§ PROBLEM TO SOLVE:
Pick up the article about the Salt Lake City school board member who wears a sombrero to meetings and continue it from its final sentence.

§ SELECTED EXCERPT:
Why One School Board Member In Utah Has Started Wearing A Sombrero To Meetings

Why One School Board Member In Utah Has Started Wearing A Sombrero To Meetings

A school board member in Salt Lake City believes his fellow elected officials have unfairly singled him out because he is the board’s only Hispanic member. To emphasize that point, he has been dressing up in a sombrero and poncho for meetings since March.

To be more precise, Michael Clára has attended Salt Lake City's Board of Education meetings dressed as the Frito Bandito, the late 1960s brand mascot for Fritos chips that was criticized as an offensive Mexican stereotype.

Clára, who has been on the board for about two years, told HuffPost that he started wearing the outfit after board President Heather Bennett asked a school resource officer to sit near him at meetings. According to Clára, she did this after the pair had a verbal confrontation over the phone. He described the presence of the law enforcement officer as representative of larger issues in the school district involving the criminalization of minority students.

“You’re offended by a phone conversation -- you can’t put somebody who can use deadly force, you can’t put that on me,” said Clára, referring to the presence of the school resource officer.

“Minorities are on a collision course with the police," he said, "and we’re seeing it here with the board president. ... It’s criminalizing dissent in my instance.”

The school resource officer in question has always attended school board meetings, Bennett told HuffPost. Previously, the officer sat in the back of the room. However, Bennett said, she asked the officer to sit near the board's table because “some of us did not feel safe because of [Clára’s] volatility."

Bennett said she has now instructed the officer to sit wherever he feels he can best protect the room.

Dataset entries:
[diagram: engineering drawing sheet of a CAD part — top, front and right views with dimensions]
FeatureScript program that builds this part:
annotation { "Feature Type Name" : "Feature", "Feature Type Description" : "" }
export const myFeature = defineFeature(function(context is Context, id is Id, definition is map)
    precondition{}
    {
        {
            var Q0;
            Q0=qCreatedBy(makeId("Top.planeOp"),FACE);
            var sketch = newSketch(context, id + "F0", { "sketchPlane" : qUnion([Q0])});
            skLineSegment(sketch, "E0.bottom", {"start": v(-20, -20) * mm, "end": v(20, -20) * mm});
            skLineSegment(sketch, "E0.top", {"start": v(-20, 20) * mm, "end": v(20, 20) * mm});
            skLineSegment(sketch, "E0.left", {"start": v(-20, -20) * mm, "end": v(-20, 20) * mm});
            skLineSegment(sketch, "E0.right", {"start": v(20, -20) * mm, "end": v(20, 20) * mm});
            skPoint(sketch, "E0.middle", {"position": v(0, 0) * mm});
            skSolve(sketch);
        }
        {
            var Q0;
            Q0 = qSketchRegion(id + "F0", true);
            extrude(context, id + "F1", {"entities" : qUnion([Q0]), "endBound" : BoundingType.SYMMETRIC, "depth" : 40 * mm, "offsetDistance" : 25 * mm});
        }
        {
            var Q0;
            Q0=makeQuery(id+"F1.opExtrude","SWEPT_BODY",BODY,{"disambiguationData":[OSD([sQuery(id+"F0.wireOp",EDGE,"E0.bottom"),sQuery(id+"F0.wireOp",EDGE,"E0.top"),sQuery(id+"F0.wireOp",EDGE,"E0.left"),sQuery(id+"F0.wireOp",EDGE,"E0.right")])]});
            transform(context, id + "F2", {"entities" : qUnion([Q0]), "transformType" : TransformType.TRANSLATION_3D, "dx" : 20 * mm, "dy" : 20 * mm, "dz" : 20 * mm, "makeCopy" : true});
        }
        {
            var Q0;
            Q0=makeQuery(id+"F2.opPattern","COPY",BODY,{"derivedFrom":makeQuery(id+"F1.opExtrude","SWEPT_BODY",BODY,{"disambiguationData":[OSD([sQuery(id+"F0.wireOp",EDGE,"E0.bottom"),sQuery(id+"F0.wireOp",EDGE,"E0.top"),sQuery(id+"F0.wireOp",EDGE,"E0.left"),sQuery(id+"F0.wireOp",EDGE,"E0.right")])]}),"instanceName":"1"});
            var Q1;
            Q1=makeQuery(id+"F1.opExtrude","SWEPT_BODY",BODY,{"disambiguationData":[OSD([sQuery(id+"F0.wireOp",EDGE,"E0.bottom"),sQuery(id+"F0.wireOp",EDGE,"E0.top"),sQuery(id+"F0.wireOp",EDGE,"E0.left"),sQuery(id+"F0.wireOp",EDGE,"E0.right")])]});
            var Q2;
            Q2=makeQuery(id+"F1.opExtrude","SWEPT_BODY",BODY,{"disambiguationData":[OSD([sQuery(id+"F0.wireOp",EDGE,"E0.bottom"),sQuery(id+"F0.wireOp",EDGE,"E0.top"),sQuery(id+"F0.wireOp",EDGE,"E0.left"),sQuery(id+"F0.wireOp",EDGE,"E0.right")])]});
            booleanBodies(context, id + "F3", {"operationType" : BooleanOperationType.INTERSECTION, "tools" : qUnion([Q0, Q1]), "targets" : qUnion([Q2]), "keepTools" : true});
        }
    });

§ EXERCISE ANSWER:
But Clára vows that he will abandon his costume only when the officer sits in the back again.

The school board president maintains that her actions have no racist undertones. She said Clára should realize that his words and actions hold a certain weight because he is the only man on the board -- not because he is the only Hispanic.

“I think there are differences in the way women perceive threatening, abusive language and in the way men may perceive that,” said Bennett. “I would hope men could understand that as well and recognize we need to focus on the work of the Board of Education and not theatrics to perceived slights.”

Still, Clára hopes his costume draws more attention to the negative expectations that burden minority students. “It’s why there’s a full-time [school resource officer] in a school in my neighborhood, but not on the east side [where more white students live],” he said.

Over the years, Clára has filed a number of complaints with the U.S. Department of Education's Office of Civil Rights regarding his district’s treatment of minority students.

His experience with the school board, he said, is a “perfect snapshot of what our kids are going through.”